#### What this task involves:
Reproduce the rows from the line containing "- consumer price inflation （消费物价上涨）" through the end of the rows, swapping "obstacle" for "hurdle" and leaving everything else as it is.

#### Supplied records:

_ _ _ _ _ _ _

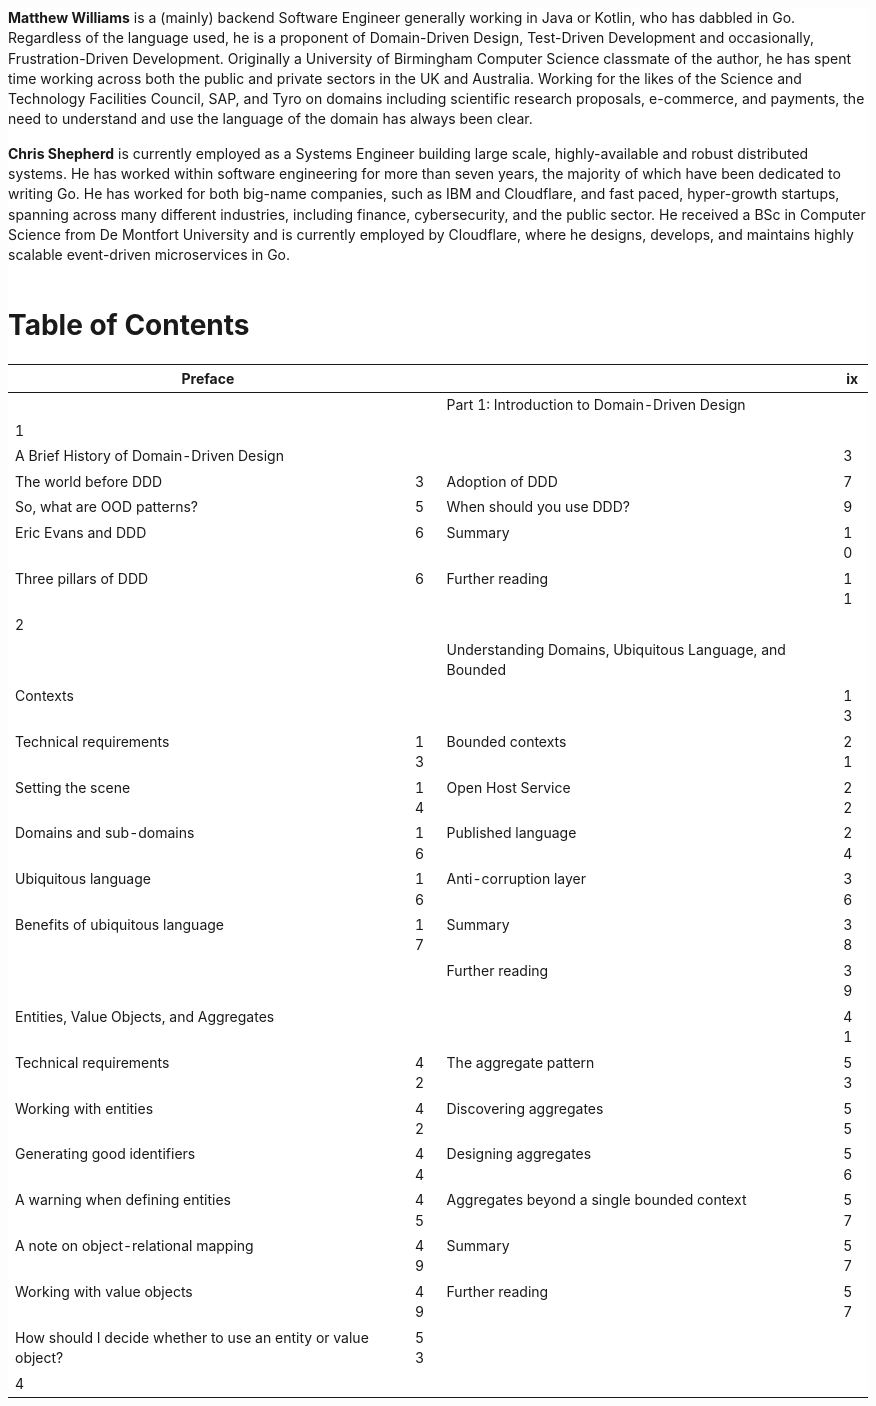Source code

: **Matthew Williams** is a (mainly) backend Software Engineer generally working in Java or Kotlin, who has dabbled in Go. Regardless of the language used, he is a proponent of Domain-Driven Design, Test-Driven Development and occasionally, Frustration-Driven Development. Originally a University of Birmingham Computer Science classmate of the author, he has spent time working across both the public and private sectors in the UK and Australia. Working for the likes of the Science and Technology Facilities Council, SAP, and Tyro on domains including scientific research proposals, e-commerce, and payments, the need to understand and use the language of the domain has always been clear.

**Chris Shepherd** is currently employed as a Systems Engineer building large scale, highly-available and robust distributed systems. He has worked within software engineering for more than seven years, the majority of which have been dedicated to writing Go. He has worked for both big-name companies, such as IBM and Cloudflare, and fast paced, hyper-growth startups, spanning across many different industries, including finance, cybersecurity, and the public sector. He received a BSc in Computer Science from De Montfort University and is currently employed by Cloudflare, where he designs, develops, and maintains highly scalable event-driven microservices in Go.

# **Table of Contents**

| Preface                                                                     |     |                                                         | ix  |
|-----------------------------------------------------------------------------|-----|---------------------------------------------------------|-----|
|                                                                             |     | Part 1: Introduction to Domain-Driven Design            |     |
| 1                                                                           |     |                                                         |     |
| A Brief History of Domain-Driven Design                                     |     |                                                         | 3   |
| The world before DDD                                                        | 3   | Adoption of DDD                                         | 7   |
| So, what are OOD patterns?                                                  | 5   | When should you use DDD?                                | 9   |
| Eric Evans and DDD                                                          | 6   | Summary                                                 | 10  |
| Three pillars of DDD                                                        | 6   | Further reading                                         | 11  |
| 2                                                                           |     |                                                         |     |
|                                                                             |     | Understanding Domains, Ubiquitous Language, and Bounded |     |
| Contexts                                                                    |     |                                                         | 13  |
| Technical requirements                                                      | 13  | Bounded contexts                                        | 21  |
| Setting the scene                                                           | 14  | Open Host Service                                       | 22  |
| Domains and sub-domains                                                     | 16  | Published language                                      | 24  |
| Ubiquitous language                                                         | 16  | Anti-corruption layer                                   | 36  |
| Benefits of ubiquitous language                                             | 17  | Summary                                                 | 38  |
|                                                                             |     | Further reading                                         | 39  |
| Entities, Value Objects, and Aggregates                                     |     |                                                         | 41  |
| Technical requirements                                                      | 42  | The aggregate pattern                                   | 53  |
| Working with entities                                                       | 42  | Discovering aggregates                                  | 55  |
| Generating good identifiers                                                 | 44  | Designing aggregates                                    | 56  |
| A warning when defining entities                                            | 45  | Aggregates beyond a single bounded context              | 57  |
| A note on object-relational mapping                                         | 49  | Summary                                                 | 57  |
| Working with value objects                                                  | 49  | Further reading                                         | 57  |
| How should I decide whether to use an entity or value object?               | 53  |                                                         |     |
| 4                                                                           |     |                                                         |     |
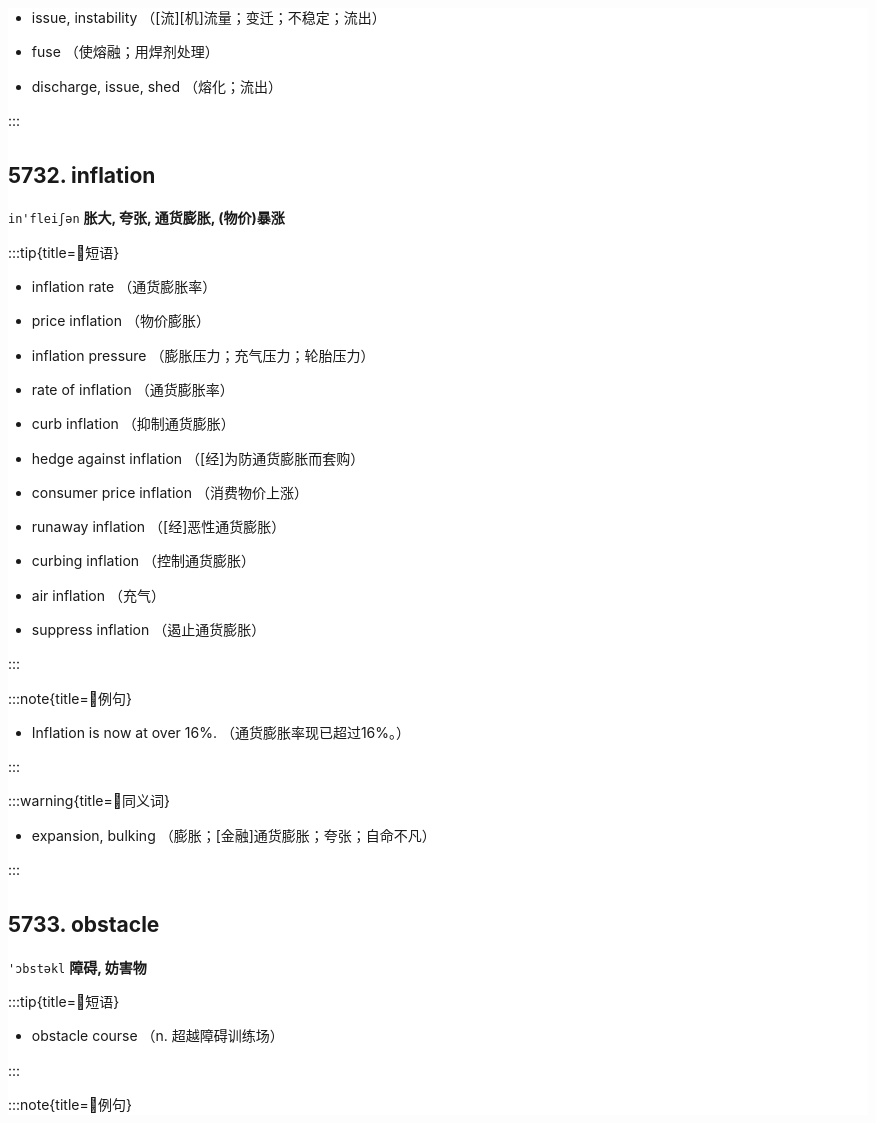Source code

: - issue, instability （[流][机]流量；变迁；不稳定；流出）

- fuse （使熔融；用焊剂处理）

- discharge, issue, shed （熔化；流出）

:::


## 5732. inflation

`in'fleiʃən`  **胀大, 夸张, 通货膨胀, (物价)暴涨**

:::tip{title=🤩短语}

- inflation rate （通货膨胀率）

- price inflation （物价膨胀）

- inflation pressure （膨胀压力；充气压力；轮胎压力）

- rate of inflation （通货膨胀率）

- curb inflation （抑制通货膨胀）

- hedge against inflation （[经]为防通货膨胀而套购）

- consumer price inflation （消费物价上涨）

- runaway inflation （[经]恶性通货膨胀）

- curbing inflation （控制通货膨胀）

- air inflation （充气）

- suppress inflation （遏止通货膨胀）

:::

:::note{title=🎤例句}

- Inflation is now at over 16%. （通货膨胀率现已超过16%。）

:::

:::warning{title=🤔同义词}

- expansion, bulking （膨胀；[金融]通货膨胀；夸张；自命不凡）

:::


## 5733. obstacle

`'ɔbstəkl`  **障碍, 妨害物**

:::tip{title=🤩短语}

- obstacle course （n. 超越障碍训练场）

:::

:::note{title=🎤例句}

_ _ _ _ _ _ _

#### The answer:
- consumer price inflation （消费物价上涨）

- runaway inflation （[经]恶性通货膨胀）

- curbing inflation （控制通货膨胀）

- air inflation （充气）

- suppress inflation （遏止通货膨胀）

:::

:::note{title=🎤例句}

- Inflation is now at over 16%. （通货膨胀率现已超过16%。）

:::

:::warning{title=🤔同义词}

- expansion, bulking （膨胀；[金融]通货膨胀；夸张；自命不凡）

:::


## 5733. hurdle

`'ɔbstəkl`  **障碍, 妨害物**

:::tip{title=🤩短语}

- hurdle course （n. 超越障碍训练场）

:::

:::note{title=🎤例句}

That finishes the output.